> **Bloco de texto**
_____
O que faz toda a diferença, explicava ainda David Julius, questionado sobre porque é que precisamos de sentir dor. “As pessoas que não têm capacidade de sentir dor, por exemplo algumas pessoas com complicações de diabetes ou doença de Hansen (lepra) não têm sensações nas extremidades. Se se magoam, se têm uma úlcera no pé e não sabem disso, não sabem como se proteger e infeta. Portanto, este aperfeiçoamento da sensibilidade à dor parece existir para nos proteger e para nos dizer que temos de proteger o local. Claro que o problema é que às vezes fica fora de controlo. E então temos um síndrome de dor persistente ou crónica”.

Anos depois, já depois de se cruzar no campus da Universidade da Califórnia com Ardem Patapoutian, que emigrou para Los Angeles em 1986, seguiram a mesma lógica e usaram o mentol para identificar o TRPM8, um recetor ativado pelo frio e mais canais de iões ligados a diferentes temperaturas.

Patapoutian continuou a descodificar os sensores moleculares seguindo o mesmo princípio – no fundo como é que as células captam o que sentimos – e, já com outra equipa no instituto Scripps Research, em La Jolla, desvendou os mecanismos por detrás da perceção do toque e pressão, associando-o ao gene Piezo2 e à proteína Piezo1. “Aprendemos imenso sobre como é que as células comunicam e é quase sempre através de sinais químicos. O que estamos a começar a perceber agora é que a sensação mecânica, a força física, também é um mecanismo de sinalização e sabe-se ainda pouco sobre isso”, disse no início do ano passado à revista científica Nature.
_____
[Excertos de um conjunto de dados]
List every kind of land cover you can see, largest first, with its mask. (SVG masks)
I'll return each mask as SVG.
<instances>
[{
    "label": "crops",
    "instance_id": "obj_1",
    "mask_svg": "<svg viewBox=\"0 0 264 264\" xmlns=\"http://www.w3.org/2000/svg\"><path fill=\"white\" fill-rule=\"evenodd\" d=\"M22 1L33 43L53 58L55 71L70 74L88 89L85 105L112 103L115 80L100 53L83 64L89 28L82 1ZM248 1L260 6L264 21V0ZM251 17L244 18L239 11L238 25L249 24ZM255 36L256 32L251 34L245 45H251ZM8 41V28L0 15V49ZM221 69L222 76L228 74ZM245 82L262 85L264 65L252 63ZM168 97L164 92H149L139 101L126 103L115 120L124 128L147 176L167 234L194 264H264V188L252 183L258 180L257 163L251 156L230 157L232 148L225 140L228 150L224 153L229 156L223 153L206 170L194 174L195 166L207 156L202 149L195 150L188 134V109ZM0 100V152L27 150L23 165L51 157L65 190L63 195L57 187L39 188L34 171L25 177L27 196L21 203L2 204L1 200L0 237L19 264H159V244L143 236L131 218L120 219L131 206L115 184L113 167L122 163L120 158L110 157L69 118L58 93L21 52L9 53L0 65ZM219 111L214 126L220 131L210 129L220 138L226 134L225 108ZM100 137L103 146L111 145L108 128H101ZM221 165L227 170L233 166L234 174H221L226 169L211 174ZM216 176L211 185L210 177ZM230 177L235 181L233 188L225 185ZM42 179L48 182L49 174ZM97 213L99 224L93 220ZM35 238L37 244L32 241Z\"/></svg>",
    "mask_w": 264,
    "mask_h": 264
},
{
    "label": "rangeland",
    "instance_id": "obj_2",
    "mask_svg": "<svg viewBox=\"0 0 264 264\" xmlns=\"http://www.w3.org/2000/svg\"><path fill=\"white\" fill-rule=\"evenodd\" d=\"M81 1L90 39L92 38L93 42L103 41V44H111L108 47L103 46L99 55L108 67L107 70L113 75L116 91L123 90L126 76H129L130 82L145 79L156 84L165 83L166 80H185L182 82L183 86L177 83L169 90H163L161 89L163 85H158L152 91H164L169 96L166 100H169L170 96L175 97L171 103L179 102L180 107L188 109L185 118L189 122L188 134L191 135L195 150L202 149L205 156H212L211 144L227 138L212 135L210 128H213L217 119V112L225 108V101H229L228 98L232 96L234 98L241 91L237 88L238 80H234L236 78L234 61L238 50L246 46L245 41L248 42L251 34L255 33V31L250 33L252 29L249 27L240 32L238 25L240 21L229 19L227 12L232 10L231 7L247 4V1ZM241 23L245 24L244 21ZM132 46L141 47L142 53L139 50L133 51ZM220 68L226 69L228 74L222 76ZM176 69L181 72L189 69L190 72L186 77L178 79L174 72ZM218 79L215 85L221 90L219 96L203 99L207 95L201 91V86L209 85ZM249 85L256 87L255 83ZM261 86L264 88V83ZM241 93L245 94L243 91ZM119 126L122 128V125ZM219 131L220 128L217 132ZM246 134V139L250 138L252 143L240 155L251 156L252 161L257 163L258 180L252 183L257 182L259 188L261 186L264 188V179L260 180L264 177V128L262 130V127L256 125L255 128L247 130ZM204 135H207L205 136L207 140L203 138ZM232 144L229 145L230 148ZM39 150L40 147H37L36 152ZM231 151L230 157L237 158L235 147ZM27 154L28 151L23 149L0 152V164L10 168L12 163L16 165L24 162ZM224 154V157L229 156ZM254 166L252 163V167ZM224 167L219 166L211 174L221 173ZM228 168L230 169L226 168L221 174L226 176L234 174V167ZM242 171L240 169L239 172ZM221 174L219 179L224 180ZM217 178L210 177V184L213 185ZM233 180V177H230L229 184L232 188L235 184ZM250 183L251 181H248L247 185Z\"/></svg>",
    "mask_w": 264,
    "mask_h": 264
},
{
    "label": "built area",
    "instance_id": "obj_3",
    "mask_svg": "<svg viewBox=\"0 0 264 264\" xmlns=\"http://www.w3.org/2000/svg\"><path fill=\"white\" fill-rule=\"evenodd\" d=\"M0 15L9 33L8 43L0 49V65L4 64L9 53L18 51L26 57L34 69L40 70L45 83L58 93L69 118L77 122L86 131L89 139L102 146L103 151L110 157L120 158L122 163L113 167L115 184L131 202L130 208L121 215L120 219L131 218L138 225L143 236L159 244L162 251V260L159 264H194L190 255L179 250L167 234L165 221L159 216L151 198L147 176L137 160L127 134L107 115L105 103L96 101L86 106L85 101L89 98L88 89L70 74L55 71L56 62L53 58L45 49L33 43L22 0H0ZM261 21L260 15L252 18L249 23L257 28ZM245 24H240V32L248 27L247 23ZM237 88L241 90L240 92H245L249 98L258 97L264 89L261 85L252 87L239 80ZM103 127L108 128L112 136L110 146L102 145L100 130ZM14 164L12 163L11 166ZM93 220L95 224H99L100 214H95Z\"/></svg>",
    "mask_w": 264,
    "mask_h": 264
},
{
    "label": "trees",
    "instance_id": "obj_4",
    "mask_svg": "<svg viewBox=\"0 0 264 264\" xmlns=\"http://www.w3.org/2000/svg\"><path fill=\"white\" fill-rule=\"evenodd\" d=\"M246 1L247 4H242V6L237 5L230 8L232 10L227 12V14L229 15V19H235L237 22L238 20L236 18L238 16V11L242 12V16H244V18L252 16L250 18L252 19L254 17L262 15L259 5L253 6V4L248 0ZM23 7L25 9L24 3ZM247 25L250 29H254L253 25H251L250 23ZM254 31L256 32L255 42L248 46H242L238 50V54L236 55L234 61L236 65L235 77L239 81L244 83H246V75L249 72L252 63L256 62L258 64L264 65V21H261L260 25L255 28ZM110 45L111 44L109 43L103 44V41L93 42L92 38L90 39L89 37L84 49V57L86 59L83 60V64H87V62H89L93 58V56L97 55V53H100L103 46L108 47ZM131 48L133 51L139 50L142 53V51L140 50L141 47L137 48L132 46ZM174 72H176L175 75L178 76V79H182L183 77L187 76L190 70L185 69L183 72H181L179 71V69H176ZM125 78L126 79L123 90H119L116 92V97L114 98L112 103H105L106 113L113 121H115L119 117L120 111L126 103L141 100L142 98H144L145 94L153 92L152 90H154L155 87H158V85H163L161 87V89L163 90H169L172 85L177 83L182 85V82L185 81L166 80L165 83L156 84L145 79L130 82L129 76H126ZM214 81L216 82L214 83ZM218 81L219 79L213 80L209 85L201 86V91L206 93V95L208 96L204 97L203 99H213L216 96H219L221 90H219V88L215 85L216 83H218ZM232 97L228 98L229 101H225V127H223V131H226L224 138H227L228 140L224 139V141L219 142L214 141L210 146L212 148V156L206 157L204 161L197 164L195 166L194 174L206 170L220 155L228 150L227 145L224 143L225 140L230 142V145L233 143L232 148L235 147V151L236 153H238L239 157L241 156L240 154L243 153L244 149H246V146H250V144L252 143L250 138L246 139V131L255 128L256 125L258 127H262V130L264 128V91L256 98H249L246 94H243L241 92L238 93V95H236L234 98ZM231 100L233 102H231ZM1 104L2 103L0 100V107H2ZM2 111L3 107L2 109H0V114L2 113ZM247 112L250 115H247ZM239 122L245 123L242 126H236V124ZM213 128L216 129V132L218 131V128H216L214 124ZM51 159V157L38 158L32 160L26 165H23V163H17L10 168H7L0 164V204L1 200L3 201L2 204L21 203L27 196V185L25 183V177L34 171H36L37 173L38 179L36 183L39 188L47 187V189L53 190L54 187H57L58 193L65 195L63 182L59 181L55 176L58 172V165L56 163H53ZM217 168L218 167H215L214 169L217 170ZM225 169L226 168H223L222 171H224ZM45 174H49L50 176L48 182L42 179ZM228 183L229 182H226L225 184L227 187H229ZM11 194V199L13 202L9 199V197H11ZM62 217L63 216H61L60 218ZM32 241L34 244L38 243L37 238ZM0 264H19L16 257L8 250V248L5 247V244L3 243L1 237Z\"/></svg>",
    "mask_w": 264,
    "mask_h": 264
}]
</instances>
_____
> **Instruções**
A: Responda a estas perguntas sobre o texto acerca da dor e do toque:
(i) Que doenças refere David Julius como exemplos de pessoas sem sensações nas extremidades?
(ii) Que recetor foi identificado com recurso ao mentol?
(iii) Em que ano emigrou Ardem Patapoutian para Los Angeles?
B: Copie, por favor, sem alterações o trecho do texto sobre a dor e o toque que começa em "Patapoutian continuou a" e termina em "revista científica Nature.".
C: Retome o texto sobre a dor e o toque a partir do ponto em que ele acaba.
A listagem não é precisa para nada disto.

> **Lista de respostas**
A:
(i) Complicações de diabetes ou doença de Hansen (lepra).
(ii) O TRPM8, um recetor ativado pelo frio.
(iii) Em 1986.

B:
Patapoutian continuou a descodificar os sensores moleculares seguindo o mesmo princípio – no fundo como é que as células captam o que sentimos – e, já com outra equipa no instituto Scripps Research, em La Jolla, desvendou os mecanismos por detrás da perceção do toque e pressão, associando-o ao gene Piezo2 e à proteína Piezo1. “Aprendemos imenso sobre como é que as células comunicam e é quase sempre através de sinais químicos. O que estamos a começar a perceber agora é que a sensação mecânica, a força física, também é um mecanismo de sinalização e sabe-se ainda pouco sobre isso”, disse no início do ano passado à revista científica Nature.

C:
Usar estes mecanismos no estudo de respostas para a dor e para lesões são os caminhos deixados em aberto pelas descobertas premiadas com o galardão da Medicina, este ano a apostar na ciência básica. Nas redes sociais, Ardem partilhou uma fotografia com o filho enquanto assistiam ao anúncio do Nobel na cama – quando os prémios vão para os EUA, há sempre o inconveniente de, neste caso, nove horas de diferença entre o fuso horário de San Diego e Estocolmo.

 

O primeiro Nobel Libanês

E se os Estados Unidos são de longe o país com mais prémios Nobel (388 na história do galardão), Ardem Patapoutian é o primeiro laureado nascido no Líbano – Brian Medawar, descendente de família libanesa nascido já no Brasil, costuma ser apontado como o único cientista libanês laureado, depois de ter recebido o Nobel da Medicina em 1960.

“É um dia para estar agradecido: este país deu-me a oportunidade de uma grande educação e apoio para a investigação básica”, escreveu Ardem no Twitter.

Em 2020, quando recebeu o importante prémio Kavli de Neurociências, atribuído na Noruega, Ardem Patapoutian lembrou a sua história, nada linear, em que o decisivo foi mesmo rumar para os EUA. Nasceu em Beirute, filho de uma professora primária e de um contabilista, e tinha oito anos quando começou a Guerra Civil. “A vida era muitas vezes stressante, com recolheres obrigatórios, horas limitadas de eletricidade e não assim tão raras explosões. Como arménios, éramos habitualmente tratados como partes quase neutrais na luta entre cristãos e muçulmanos e andei em pequenas escolas arménias em que as turmas iam encolhendo à medida que as famílias iam fugindo da guerra. No meu primeiro ano de liceu, estávamos reduzidos a cinco estudantes.”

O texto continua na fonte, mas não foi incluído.